Ogni libro dell'autrice francese Fred Vargas è una piacevolissima scoperta. Magari non tanto per l'intreccio giallo - che comunque è intrigante e mai banale - quanto per la caratterizzazione dei personaggi, la scrittura e l'atmosfera, in un accordo dai toni surreali che però l'autrice riesce sempre a far risuonare come estremamente credibile.
Chi è morto alzi la mano è uno dei primi romanzi della Vargas, ed è anche quello in cui compaiono per la prima volta i "tre Evangelisti" che ritroveremo anche in altre opere. Marc Vandoosler, Lucien Devernois e Mathias Delamarre sono tre studiosi di storia (tra l'altro proprio come la stessa Vargas) e coinquilini per necessità economica. Una convivenza non semplice, visto che oguno dei tre è profondamente immerso nella propria materia di studio - rispettivamente il medioevo, la Prima Guerra Mondiale e la preistoria - e ne è dominato in modo quasi astrologico. A questa difficile alchimia si aggiunge pure il "padrino", ossia lo zio di Marc, ex poliziotto cacciato per corruzione ma con un proprio personalissimo imperativo morale.

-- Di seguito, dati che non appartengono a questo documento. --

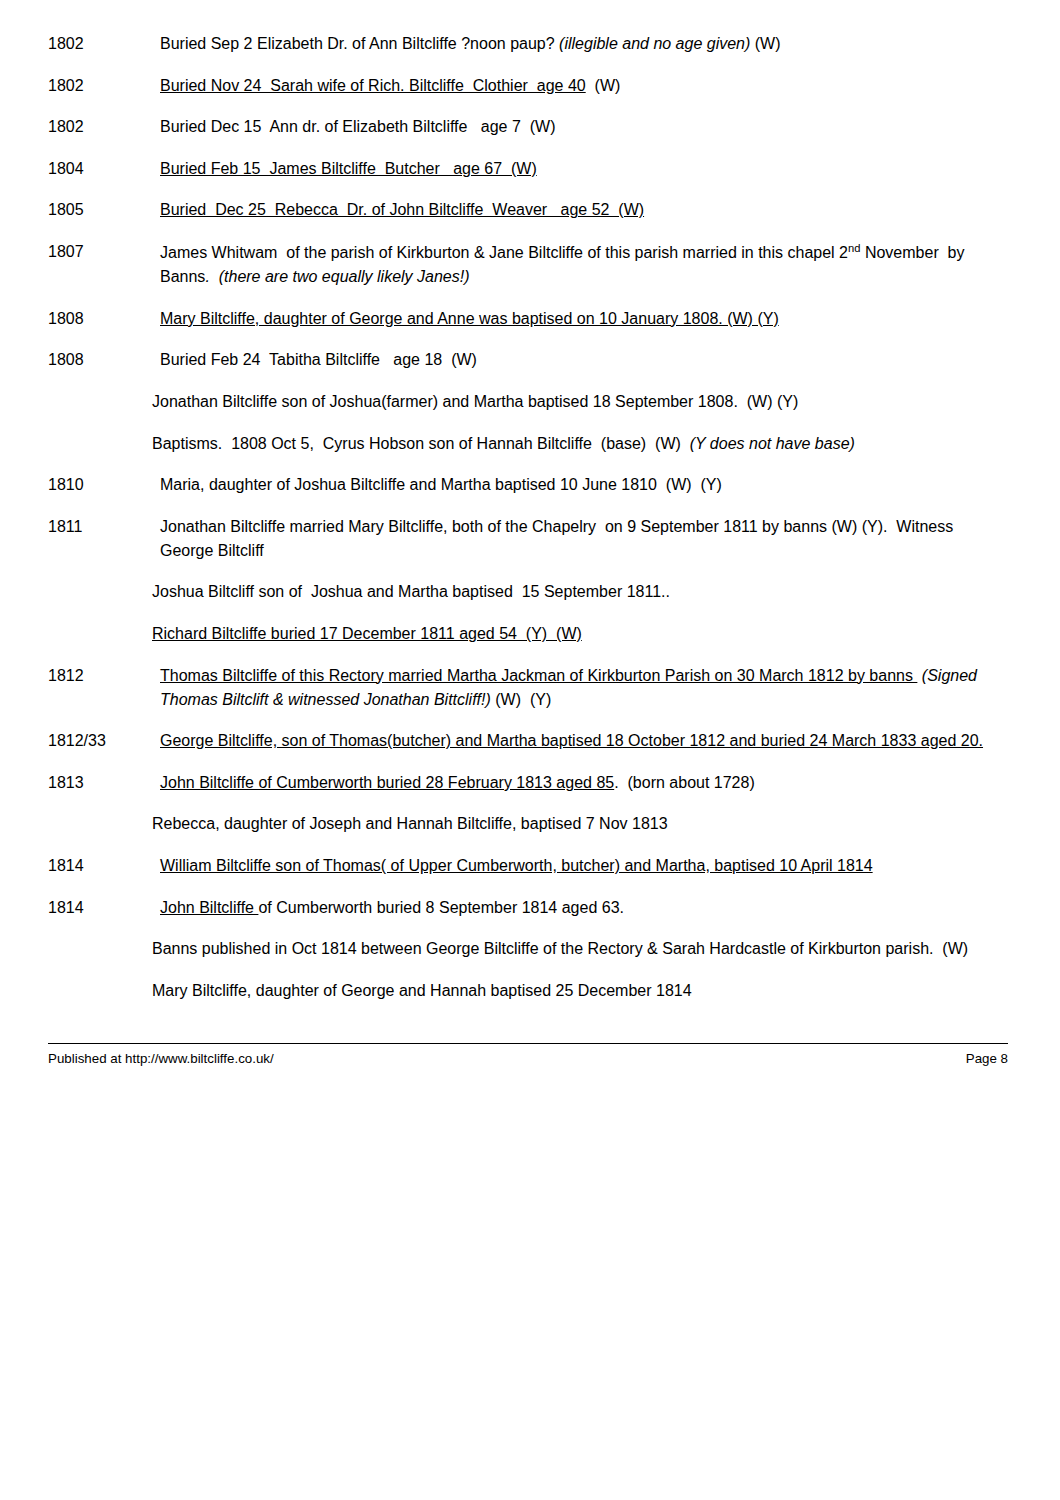1802
Buried Sep 2 Elizabeth Dr. of Ann Biltcliffe ?noon paup? (illegible and no age given) (W)
1802
Buried Nov 24 Sarah wife of Rich. Biltcliffe Clothier age 40 (W)
1802
Buried Dec 15 Ann dr. of Elizabeth Biltcliffe age 7 (W)
1804
Buried Feb 15 James Biltcliffe Butcher age 67 (W)
1805
Buried Dec 25 Rebecca Dr. of John Biltcliffe Weaver age 52 (W)
1807
James Whitwam of the parish of Kirkburton & Jane Biltcliffe of this parish married in this chapel 2nd November by Banns. (there are two equally likely Janes!)
1808
Mary Biltcliffe, daughter of George and Anne was baptised on 10 January 1808. (W) (Y)
1808
Buried Feb 24 Tabitha Biltcliffe age 18 (W)
Jonathan Biltcliffe son of Joshua(farmer) and Martha baptised 18 September 1808. (W) (Y)
Baptisms. 1808 Oct 5, Cyrus Hobson son of Hannah Biltcliffe (base) (W) (Y does not have base)
1810
Maria, daughter of Joshua Biltcliffe and Martha baptised 10 June 1810 (W) (Y)
1811
Jonathan Biltcliffe married Mary Biltcliffe, both of the Chapelry on 9 September 1811 by banns (W) (Y). Witness George Biltcliff
Joshua Biltcliff son of Joshua and Martha baptised 15 September 1811..
Richard Biltcliffe buried 17 December 1811 aged 54 (Y) (W)
1812
Thomas Biltcliffe of this Rectory married Martha Jackman of Kirkburton Parish on 30 March 1812 by banns (Signed Thomas Biltclift & witnessed Jonathan Bittcliff!) (W) (Y)
1812/33
George Biltcliffe, son of Thomas(butcher) and Martha baptised 18 October 1812 and buried 24 March 1833 aged 20.
1813
John Biltcliffe of Cumberworth buried 28 February 1813 aged 85. (born about 1728)
Rebecca, daughter of Joseph and Hannah Biltcliffe, baptised 7 Nov 1813
1814
William Biltcliffe son of Thomas( of Upper Cumberworth, butcher) and Martha, baptised 10 April 1814
1814
John Biltcliffe of Cumberworth buried 8 September 1814 aged 63.
Banns published in Oct 1814 between George Biltcliffe of the Rectory & Sarah Hardcastle of Kirkburton parish. (W)
Mary Biltcliffe, daughter of George and Hannah baptised 25 December 1814
Published at http://www.biltcliffe.co.uk/ Page 8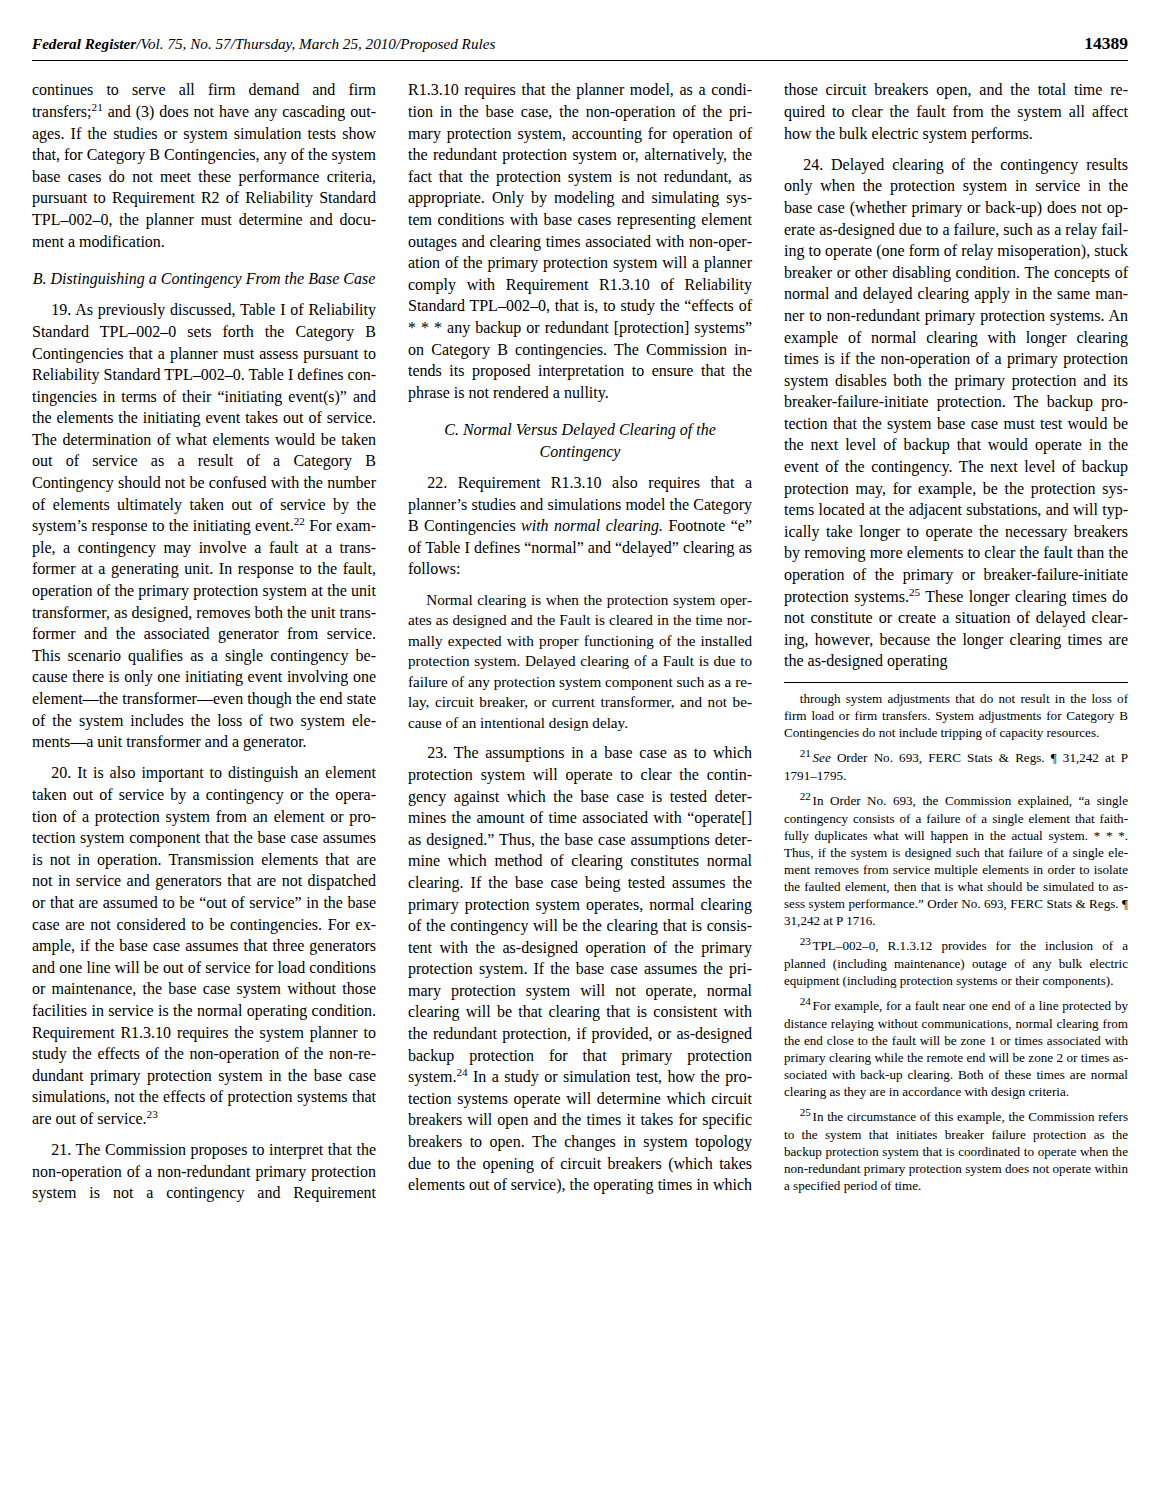Federal Register/Vol. 75, No. 57/Thursday, March 25, 2010/Proposed Rules
14389
continues to serve all firm demand and firm transfers;21 and (3) does not have any cascading outages. If the studies or system simulation tests show that, for Category B Contingencies, any of the system base cases do not meet these performance criteria, pursuant to Requirement R2 of Reliability Standard TPL–002–0, the planner must determine and document a modification.
B. Distinguishing a Contingency From the Base Case
19. As previously discussed, Table I of Reliability Standard TPL–002–0 sets forth the Category B Contingencies that a planner must assess pursuant to Reliability Standard TPL–002–0. Table I defines contingencies in terms of their “initiating event(s)” and the elements the initiating event takes out of service. The determination of what elements would be taken out of service as a result of a Category B Contingency should not be confused with the number of elements ultimately taken out of service by the system’s response to the initiating event.22 For example, a contingency may involve a fault at a transformer at a generating unit. In response to the fault, operation of the primary protection system at the unit transformer, as designed, removes both the unit transformer and the associated generator from service. This scenario qualifies as a single contingency because there is only one initiating event involving one element—the transformer—even though the end state of the system includes the loss of two system elements—a unit transformer and a generator.
20. It is also important to distinguish an element taken out of service by a contingency or the operation of a protection system from an element or protection system component that the base case assumes is not in operation. Transmission elements that are not in service and generators that are not dispatched or that are assumed to be “out of service” in the base case are not considered to be contingencies. For example, if the base case assumes that three generators and one line will be out of service for load conditions or maintenance, the base case system without those facilities in service is the normal operating condition. Requirement R1.3.10 requires the system planner to study the effects of the non-operation of the non-redundant primary protection system in the base case simulations, not the effects of protection systems that are out of service.23
21. The Commission proposes to interpret that the non-operation of a non-redundant primary protection system is not a contingency and Requirement R1.3.10 requires that the planner model, as a condition in the base case, the non-operation of the primary protection system, accounting for operation of the redundant protection system or, alternatively, the fact that the protection system is not redundant, as appropriate. Only by modeling and simulating system conditions with base cases representing element outages and clearing times associated with non-operation of the primary protection system will a planner comply with Requirement R1.3.10 of Reliability Standard TPL–002–0, that is, to study the “effects of * * * any backup or redundant [protection] systems” on Category B contingencies. The Commission intends its proposed interpretation to ensure that the phrase is not rendered a nullity.
C. Normal Versus Delayed Clearing of the Contingency
22. Requirement R1.3.10 also requires that a planner’s studies and simulations model the Category B Contingencies with normal clearing. Footnote “e” of Table I defines “normal” and “delayed” clearing as follows:
Normal clearing is when the protection system operates as designed and the Fault is cleared in the time normally expected with proper functioning of the installed protection system. Delayed clearing of a Fault is due to failure of any protection system component such as a relay, circuit breaker, or current transformer, and not because of an intentional design delay.
23. The assumptions in a base case as to which protection system will operate to clear the contingency against which the base case is tested determines the amount of time associated with “operate[] as designed.” Thus, the base case assumptions determine which method of clearing constitutes normal clearing. If the base case being tested assumes the primary protection system operates, normal clearing of the contingency will be the clearing that is consistent with the as-designed operation of the primary protection system. If the base case assumes the primary protection system will not operate, normal clearing will be that clearing that is consistent with the redundant protection, if provided, or as-designed backup protection for that primary protection system.24 In a study or simulation test, how the protection systems operate will determine which circuit breakers will open and the times it takes for specific breakers to open. The changes in system topology due to the opening of circuit breakers (which takes elements out of service), the operating times in which those circuit breakers open, and the total time required to clear the fault from the system all affect how the bulk electric system performs.
24. Delayed clearing of the contingency results only when the protection system in service in the base case (whether primary or back-up) does not operate as-designed due to a failure, such as a relay failing to operate (one form of relay misoperation), stuck breaker or other disabling condition. The concepts of normal and delayed clearing apply in the same manner to non-redundant primary protection systems. An example of normal clearing with longer clearing times is if the non-operation of a primary protection system disables both the primary protection and its breaker-failure-initiate protection. The backup protection that the system base case must test would be the next level of backup that would operate in the event of the contingency. The next level of backup protection may, for example, be the protection systems located at the adjacent substations, and will typically take longer to operate the necessary breakers by removing more elements to clear the fault than the operation of the primary or breaker-failure-initiate protection systems.25 These longer clearing times do not constitute or create a situation of delayed clearing, however, because the longer clearing times are the as-designed operating
through system adjustments that do not result in the loss of firm load or firm transfers. System adjustments for Category B Contingencies do not include tripping of capacity resources.
21 See Order No. 693, FERC Stats & Regs. ¶ 31,242 at P 1791–1795.
22 In Order No. 693, the Commission explained, “a single contingency consists of a failure of a single element that faithfully duplicates what will happen in the actual system. * * *. Thus, if the system is designed such that failure of a single element removes from service multiple elements in order to isolate the faulted element, then that is what should be simulated to assess system performance.” Order No. 693, FERC Stats & Regs. ¶ 31,242 at P 1716.
23 TPL–002–0, R.1.3.12 provides for the inclusion of a planned (including maintenance) outage of any bulk electric equipment (including protection systems or their components).
24 For example, for a fault near one end of a line protected by distance relaying without communications, normal clearing from the end close to the fault will be zone 1 or times associated with primary clearing while the remote end will be zone 2 or times associated with back-up clearing. Both of these times are normal clearing as they are in accordance with design criteria.
25 In the circumstance of this example, the Commission refers to the system that initiates breaker failure protection as the backup protection system that is coordinated to operate when the non-redundant primary protection system does not operate within a specified period of time.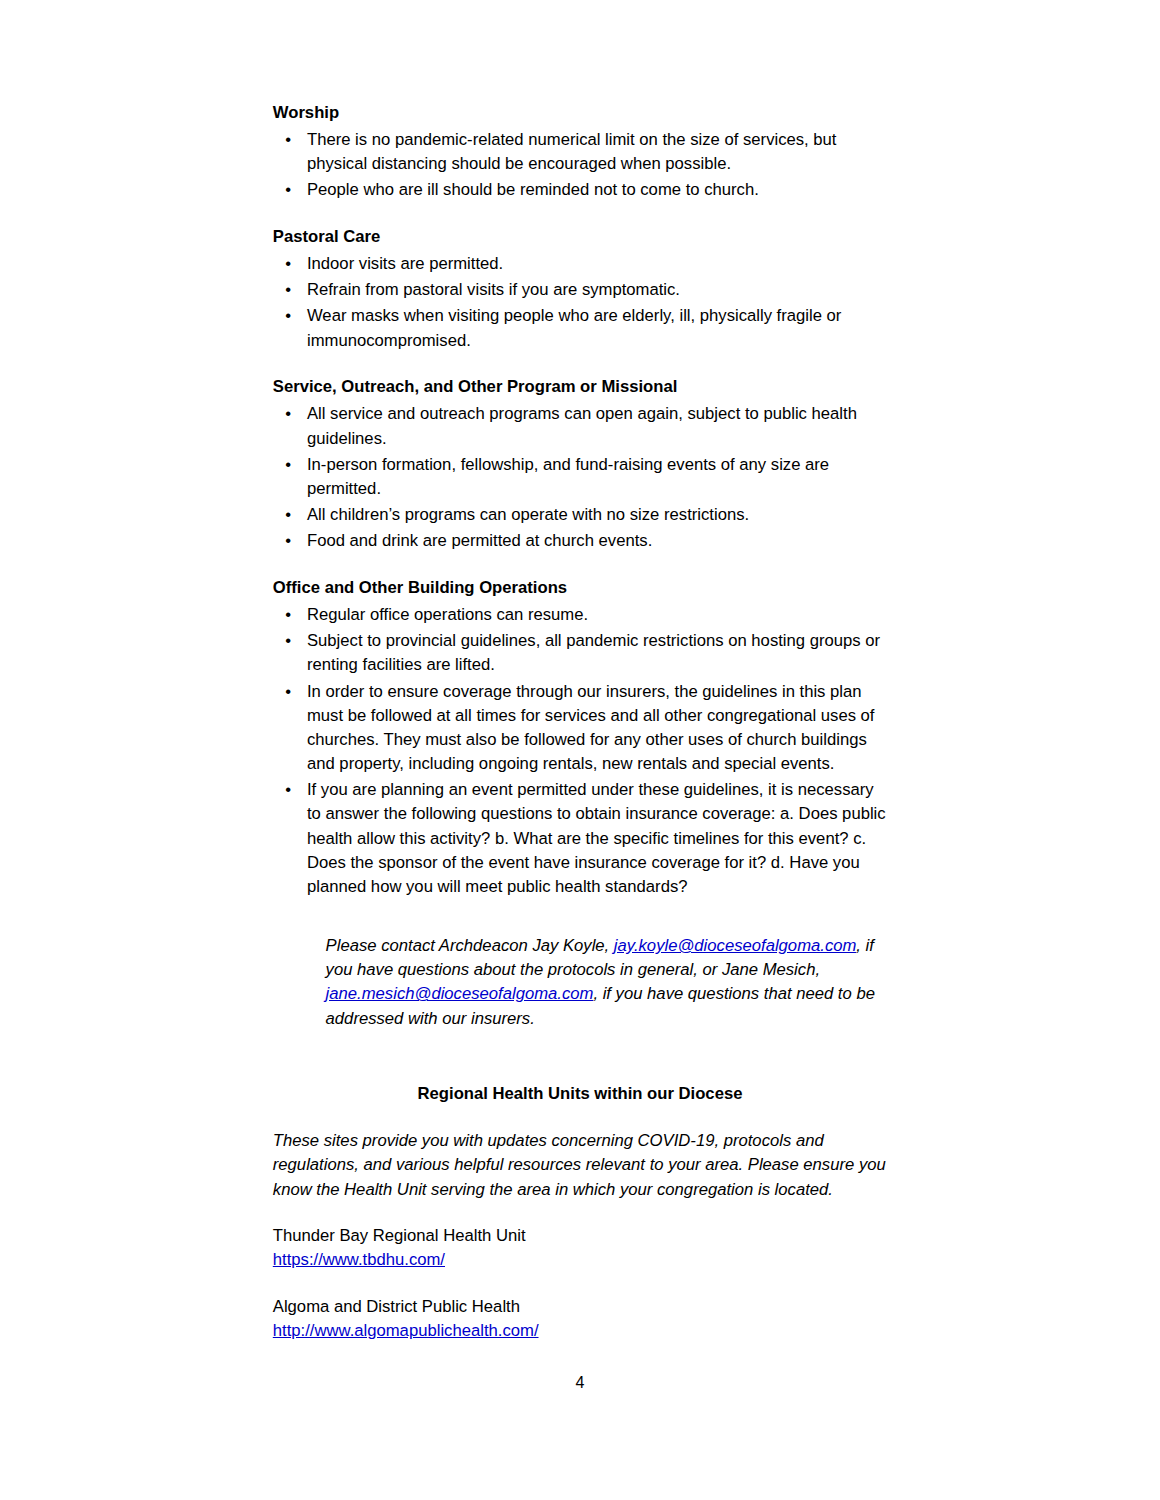Worship
There is no pandemic-related numerical limit on the size of services, but physical distancing should be encouraged when possible.
People who are ill should be reminded not to come to church.
Pastoral Care
Indoor visits are permitted.
Refrain from pastoral visits if you are symptomatic.
Wear masks when visiting people who are elderly, ill, physically fragile or immunocompromised.
Service, Outreach, and Other Program or Missional
All service and outreach programs can open again, subject to public health guidelines.
In-person formation, fellowship, and fund-raising events of any size are permitted.
All children’s programs can operate with no size restrictions.
Food and drink are permitted at church events.
Office and Other Building Operations
Regular office operations can resume.
Subject to provincial guidelines, all pandemic restrictions on hosting groups or renting facilities are lifted.
In order to ensure coverage through our insurers, the guidelines in this plan must be followed at all times for services and all other congregational uses of churches. They must also be followed for any other uses of church buildings and property, including ongoing rentals, new rentals and special events.
If you are planning an event permitted under these guidelines, it is necessary to answer the following questions to obtain insurance coverage: a. Does public health allow this activity? b. What are the specific timelines for this event? c. Does the sponsor of the event have insurance coverage for it? d. Have you planned how you will meet public health standards?
Please contact Archdeacon Jay Koyle, jay.koyle@dioceseofalgoma.com, if you have questions about the protocols in general, or Jane Mesich, jane.mesich@dioceseofalgoma.com, if you have questions that need to be addressed with our insurers.
Regional Health Units within our Diocese
These sites provide you with updates concerning COVID-19, protocols and regulations, and various helpful resources relevant to your area. Please ensure you know the Health Unit serving the area in which your congregation is located.
Thunder Bay Regional Health Unit
https://www.tbdhu.com/
Algoma and District Public Health
http://www.algomapublichealth.com/
4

Questo coabitazione a quattro, ricca di attriti e diversità di vedute, si trasforma in una efficientissima macchina investigativa allorché ci sia un mistero da risolvere. In questo caso si tratta della comparsa notturna di un faggio nel giardino della vicina, l'ex soprano di origine greca Sophia Siméonidis. Ma quest'albero inatteso sarà solo il principio di una vicenda ben più complessa, che coinvolge antichi misteri familiari e il torbido mondo del bel canto.
Un romanzo che, pur non essendo all'altezza dei capolavori conclamati di questa autrice, resta comunque una prova narrativa molto godibile, anche perché introduce personaggi indimenticabili che ritroveremo anche nei romanzi successivi.